EXERCISE INSTRUCTIONS -> Please print the passage about the film Babylon word for word, from "Also attending are" up to and including "studio system's ranks.".

TEXT BLOCK ->
-=-=-=-=-
Babylon is a 2022 American epic period comedy-drama film written and directed by Damien Chazelle. The film features an ensemble cast that includes Brad Pitt, Margot Robbie, Diego Calva, Jean Smart, Jovan Adepo, and Li Jun Li. Its plot chronicles the rise and fall of multiple characters during Hollywood's transition from silent to sound films in the late 1920s.

Chazelle began developing the film in July 2019, with Lionsgate Films as the frontrunner to acquire the project. It was subsequently announced that Paramount Pictures had acquired worldwide rights in November 2019. Much of the main cast joined the project between January 2020 and August 2021, and filming took place in Los Angeles from July to October 2021.

Babylon premiered in Los Angeles on December 15, 2022, and was released in the United States on December 23, 2022, by Paramount Pictures. The film sharply divided critics. While the performances, score, cinematography, and production values were widely acclaimed, the direction, graphic content, and runtime received a more mixed response. It received five nominations at the 80th Golden Globe Awards, including Best Motion Picture – Musical or Comedy, winning Best Original Score for Justin Hurwitz, and nine nominations at the 28th Critics' Choice Awards, including Best Picture. It was a box-office bomb with a gross of $14.3 million against a production budget of around $78 million.[6]

Plot

In 1926 Los Angeles, Mexican immigrant Manuel "Manny" Torres helps transport an elephant to a debauched, drug-fueled bacchanal at a Kinoscope Studios executive's mansion. He quickly becomes smitten with Nellie LaRoy, a brash, ambitious self-declared "star" from New Jersey. Upon meeting her, Manny reveals his wish to be part of something bigger. While the elephant walks through, distracting partygoers, Manny helps carry away young actress Jane Thornton, who overdosed on drugs during a urolagniac act with obese actor Orville Pickwick.

Also attending are Chinese-American lesbian cabaret singer Lady Fay Zhu, and African-American jazz trumpeter Sidney Palmer. The flamboyantly-dancing Nellie is spotted and swiftly recruited to replace Jane in a Kinoscope film; during filming, she crudely upstages the star. Manny meets and befriends Jack Conrad, a benevolent but troubled, oft-married film star, and drives a drunken Jack home. Jack helps Manny secure assistant jobs at Kinoscope (like finding a new camera to film an outdoors scene with Jack before nightfall); Manny climbs the studio system's ranks.

Nellie quickly becomes an "it girl" covered by gossip columnist Elinor St. John, who also follows Jack's career. As sound film displaces silents in the late-1920s, Manny skillfully adapts to technical changes, eventually attaining directorial jobs. Nellie struggles to navigate sound film's demands, and increases her drug use and reckless gambling, tarnishing her reputation despite Manny's assistance.

Nellie, shown to have an institutionalized mother, eggs on her drunken father (and inept business manager) to publicly fight a rattlesnake during a party; he passes out and she fights the snake, which bites her neck. Fay kills it and sucks out the venom; Nellie passionately kisses her. While running lines with his new wife Estelle, Jack is devastated to learn his longtime friend/producer, George Munn, has committed suicide.
-=-=-=-=-
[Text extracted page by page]
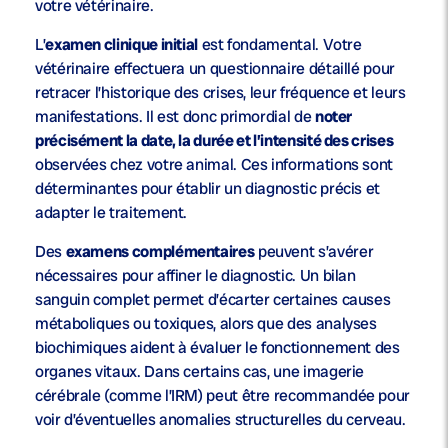
votre vétérinaire.
L’
examen clinique initial
est fondamental. Votre
vétérinaire effectuera un questionnaire détaillé pour
retracer l’historique des crises, leur fréquence et leurs
manifestations. Il est donc primordial de
noter
précisément la date, la durée et l’intensité des crises
observées chez votre animal. Ces informations sont
déterminantes pour établir un diagnostic précis et
adapter le traitement.
Des
examens complémentaires
peuvent s’avérer
nécessaires pour affiner le diagnostic. Un bilan
sanguin complet permet d’écarter certaines causes
métaboliques ou toxiques, alors que des analyses
biochimiques aident à évaluer le fonctionnement des
organes vitaux. Dans certains cas, une imagerie
cérébrale (comme l’IRM) peut être recommandée pour
voir d’éventuelles anomalies structurelles du cerveau.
-=-=-=-=-
ANSWER SPACE ->
Also attending are Chinese-American lesbian cabaret singer Lady Fay Zhu, and African-American jazz trumpeter Sidney Palmer. The flamboyantly-dancing Nellie is spotted and swiftly recruited to replace Jane in a Kinoscope film; during filming, she crudely upstages the star. Manny meets and befriends Jack Conrad, a benevolent but troubled, oft-married film star, and drives a drunken Jack home. Jack helps Manny secure assistant jobs at Kinoscope (like finding a new camera to film an outdoors scene with Jack before nightfall); Manny climbs the studio system's ranks.